#### Given data
====

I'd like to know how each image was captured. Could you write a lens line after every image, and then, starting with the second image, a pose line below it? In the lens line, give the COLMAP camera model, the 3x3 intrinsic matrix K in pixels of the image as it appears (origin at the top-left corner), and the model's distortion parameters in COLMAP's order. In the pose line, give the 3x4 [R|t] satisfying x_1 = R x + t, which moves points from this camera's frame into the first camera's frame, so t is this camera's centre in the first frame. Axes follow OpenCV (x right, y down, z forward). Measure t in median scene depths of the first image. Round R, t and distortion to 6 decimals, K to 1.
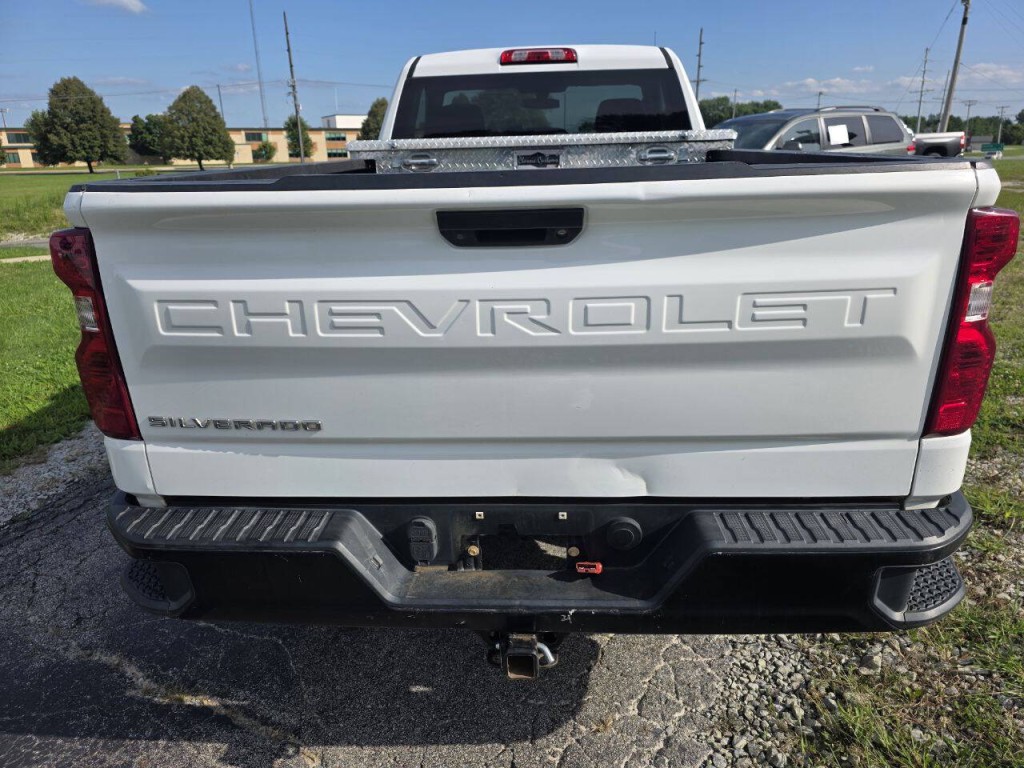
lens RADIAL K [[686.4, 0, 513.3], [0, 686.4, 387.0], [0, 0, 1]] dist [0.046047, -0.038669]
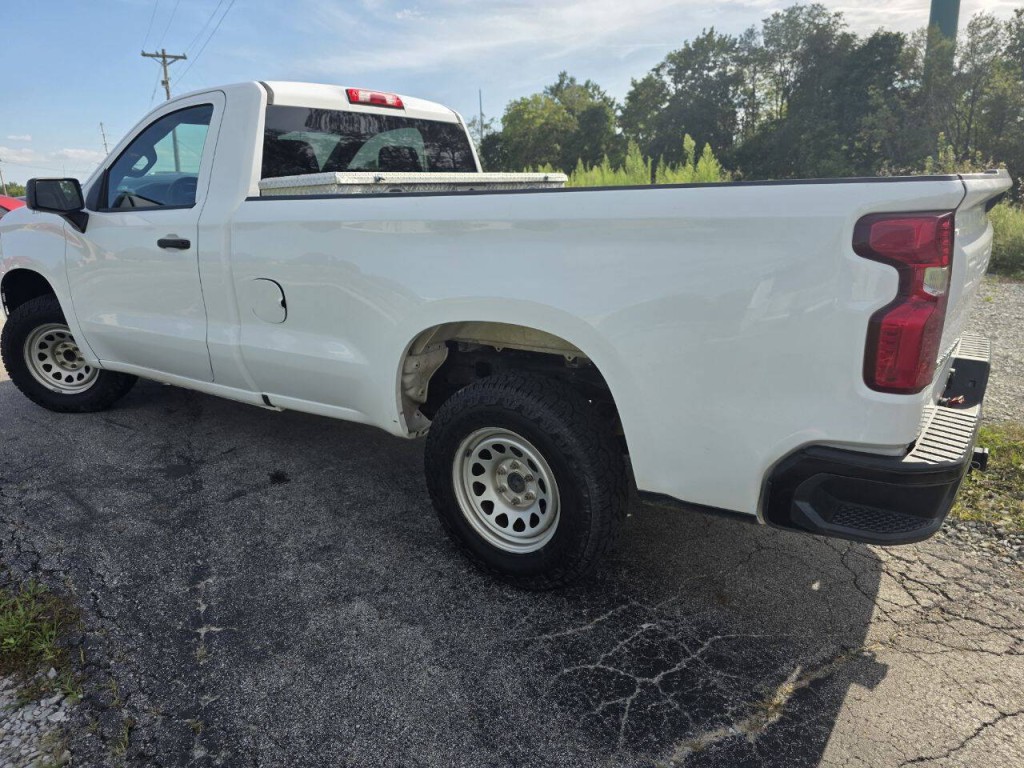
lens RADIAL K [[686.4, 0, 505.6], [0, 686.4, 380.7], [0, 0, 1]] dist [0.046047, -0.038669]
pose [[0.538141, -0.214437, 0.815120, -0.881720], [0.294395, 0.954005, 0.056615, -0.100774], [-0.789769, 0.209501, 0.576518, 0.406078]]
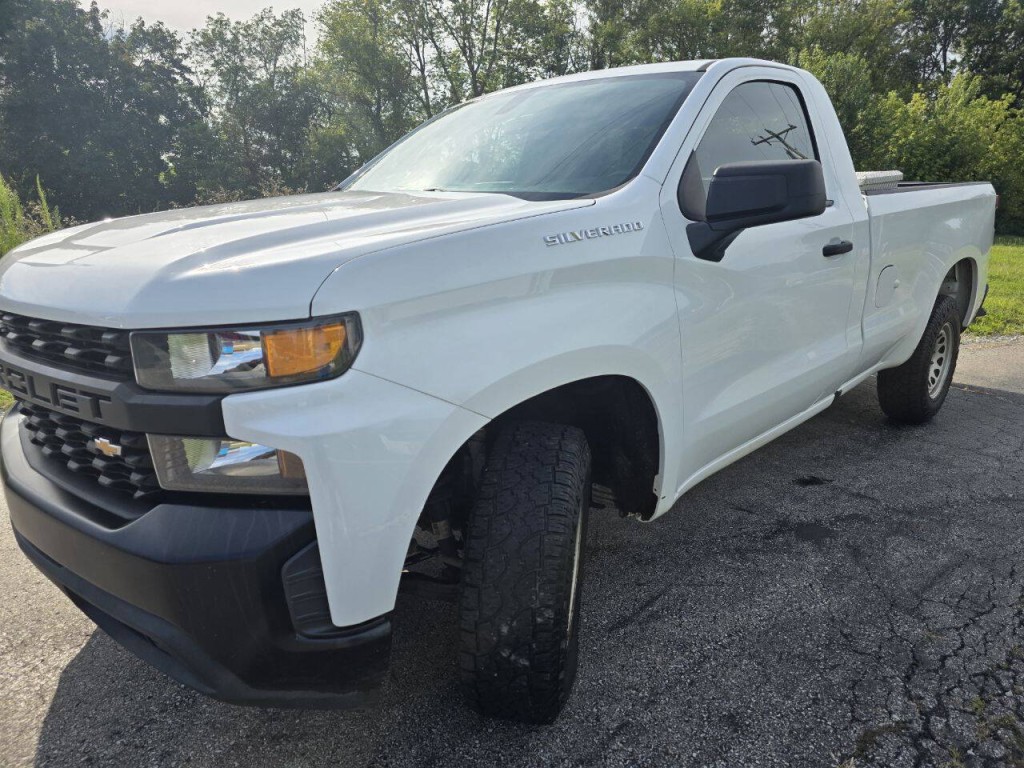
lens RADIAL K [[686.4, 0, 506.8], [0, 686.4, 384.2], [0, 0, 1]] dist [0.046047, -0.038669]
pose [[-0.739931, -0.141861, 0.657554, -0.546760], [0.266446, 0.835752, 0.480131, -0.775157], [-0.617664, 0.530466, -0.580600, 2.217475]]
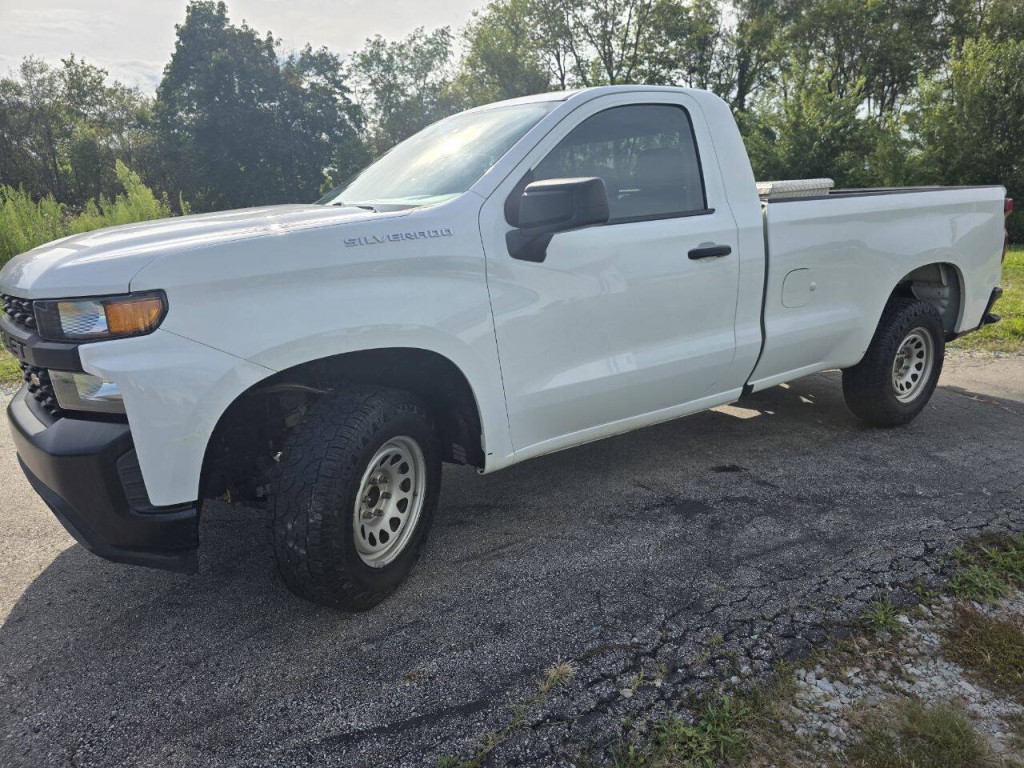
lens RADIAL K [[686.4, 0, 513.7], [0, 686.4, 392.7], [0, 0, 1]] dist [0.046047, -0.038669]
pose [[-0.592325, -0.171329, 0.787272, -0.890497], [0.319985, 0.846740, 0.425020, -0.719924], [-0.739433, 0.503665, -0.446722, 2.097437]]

====

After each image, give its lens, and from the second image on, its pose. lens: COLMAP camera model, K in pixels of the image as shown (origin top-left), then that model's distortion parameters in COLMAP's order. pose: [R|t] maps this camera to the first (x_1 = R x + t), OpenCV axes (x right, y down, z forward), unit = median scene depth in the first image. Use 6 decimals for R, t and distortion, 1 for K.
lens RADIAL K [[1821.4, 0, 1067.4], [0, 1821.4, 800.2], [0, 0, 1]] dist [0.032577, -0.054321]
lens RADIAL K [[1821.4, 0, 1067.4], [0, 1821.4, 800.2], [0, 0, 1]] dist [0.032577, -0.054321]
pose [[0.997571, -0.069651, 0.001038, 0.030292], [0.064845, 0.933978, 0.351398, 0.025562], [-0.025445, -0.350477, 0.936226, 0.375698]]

====

#### Your instructions
Update the stretch from the line containing "I'd like to" through the line containing "0.530466, -0.580600, 2.217475]]" by replacing "COLMAP camera model" with "camera model name" and keeping everything else unchanged. Leave the pictures out of your answer.

#### Solution for this problem
I'd like to know how each image was captured. Could you write a lens line after every image, and then, starting with the second image, a pose line below it? In the lens line, give the camera model name, the 3x3 intrinsic matrix K in pixels of the image as it appears (origin at the top-left corner), and the model's distortion parameters in COLMAP's order. In the pose line, give the 3x4 [R|t] satisfying x_1 = R x + t, which moves points from this camera's frame into the first camera's frame, so t is this camera's centre in the first frame. Axes follow OpenCV (x right, y down, z forward). Measure t in median scene depths of the first image. Round R, t and distortion to 6 decimals, K to 1.
lens RADIAL K [[686.4, 0, 513.3], [0, 686.4, 387.0], [0, 0, 1]] dist [0.046047, -0.038669]
lens RADIAL K [[686.4, 0, 505.6], [0, 686.4, 380.7], [0, 0, 1]] dist [0.046047, -0.038669]
pose [[0.538141, -0.214437, 0.815120, -0.881720], [0.294395, 0.954005, 0.056615, -0.100774], [-0.789769, 0.209501, 0.576518, 0.406078]]
lens RADIAL K [[686.4, 0, 506.8], [0, 686.4, 384.2], [0, 0, 1]] dist [0.046047, -0.038669]
pose [[-0.739931, -0.141861, 0.657554, -0.546760], [0.266446, 0.835752, 0.480131, -0.775157], [-0.617664, 0.530466, -0.580600, 2.217475]]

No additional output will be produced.